Second, it is possible that insomnia leads to changes in tear physiology and DE symptoms. Studies have found that tear physiology differs during sleep (when the eye is closed) and waking (when the eye is blinking).46 During sleep, changes in lacrimation (slower, constitutive secretion), protein composition (mostly secretory Immunoglobulin A), and inflammation (build-up and activation of complement and proinflammatory soluble and cellular mediators) have been described. Insomnia likely has an effect on the tear physiology as sleep deprivation in healthy individuals has been associated with reduced tear secretion and tear hyperosmolarity.47 In animal models, parasympathetic tone decreases in sleep disruption, which could contribute to decreased nocturnal tear production via lower lacrimal gland activity.48 Thus, individuals with insomnia with recurrent nocturnal arousals and/or curtailed sleep may exhibit a change in their tear film physiology with resultant eye irritation and dryness.

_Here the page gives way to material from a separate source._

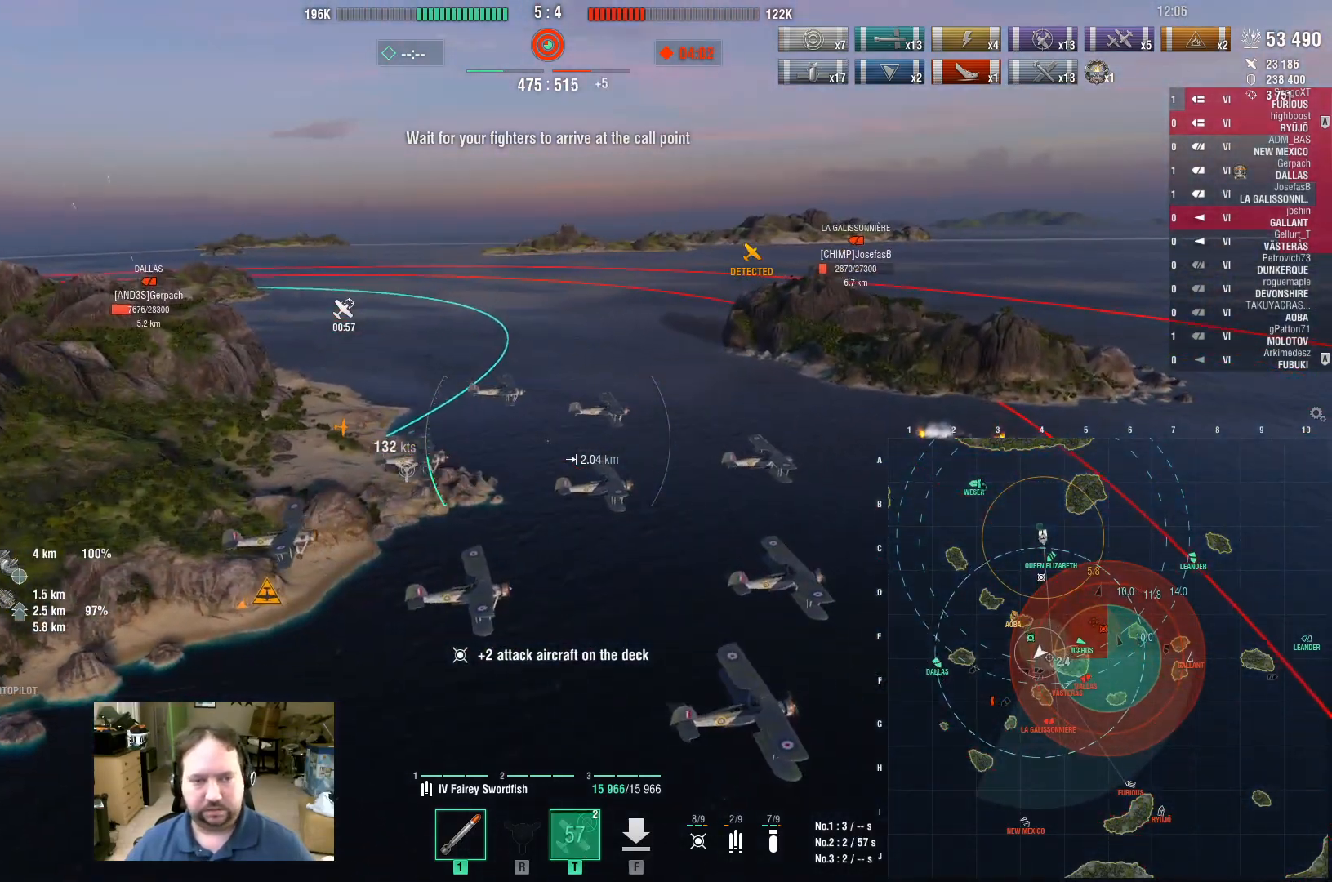
{"keys": ["w"], "mouse": [], "events": [[183, "a", "up"]]}
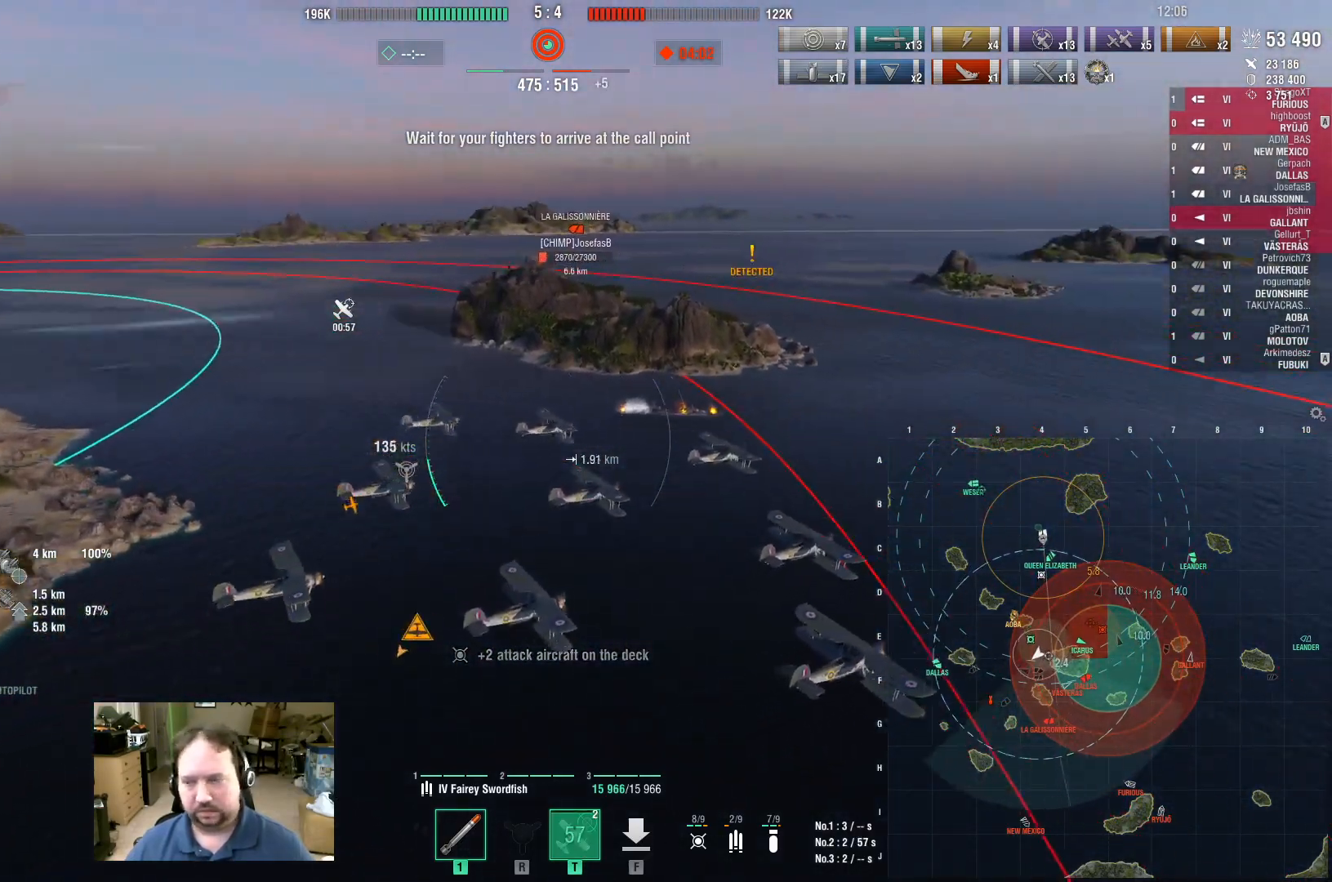
{"keys": ["w"], "mouse": [], "events": []}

Yet a third possibility is that the association between DE and insomnia may be indirect and driven by underlying factors, such as shared psychological profiles, genetic susceptibility, and/or somatosensory dysfunction. Regarding psychological profiles, insomnia and DE are both highly comorbid with depression and anxiety symptoms.17,41,45,49 Genetic polymorphisms, such as in pro-inflammatory genes, may underlie the associations between DE, insomnia, and depression.50,51 Interestingly, pro-inflammatory gene polymorphisms in IL1beta and IL6 receptor have been associated with DE symptoms in a Korean population.52 Such polymorphisms may underlie pathologic elevation of pro-inflammatory cytokines, including tumor necrosis factor-alpha (TNF-α), interleukin-6 (IL6) and IL1b, that have been found in the tears of DE patients and blood of patients suffering with depression and insomnia.53–57 Pro-inflammatory cytokines can mediate pain syndromes and insomnia via numerous mechanisms including increased spontaneous firing of neurons58, enhanced excitatory neurotransmission through neural-glial interactions, and phenotypic alterations of primary afferents.59
Directionality between sleep and pain has been studied in other models. While this relationship was initially described as reciprocal and bidirectional, recent longitudinal studies suggest that sleeping disturbances are a stronger predictor of pain than pain of sleeping disturbances.60 For example, in a study of polyarticular arthritis, daily reports of poor sleep quality predicted daily pain, but the reverse association was not significant.61 Self-reported and experimental sleep continuity disturbances in fibromyalgia, rheumatoid arthritis, and temporomandibular disorder have all been associated with diminished conditioned pain modulation, a measure of endogenous opioid-mediated pain inhibition.62–64 Thus, this suggests that insomnia may promote pain entrenchment by impairment in the descending pain modulatory systems.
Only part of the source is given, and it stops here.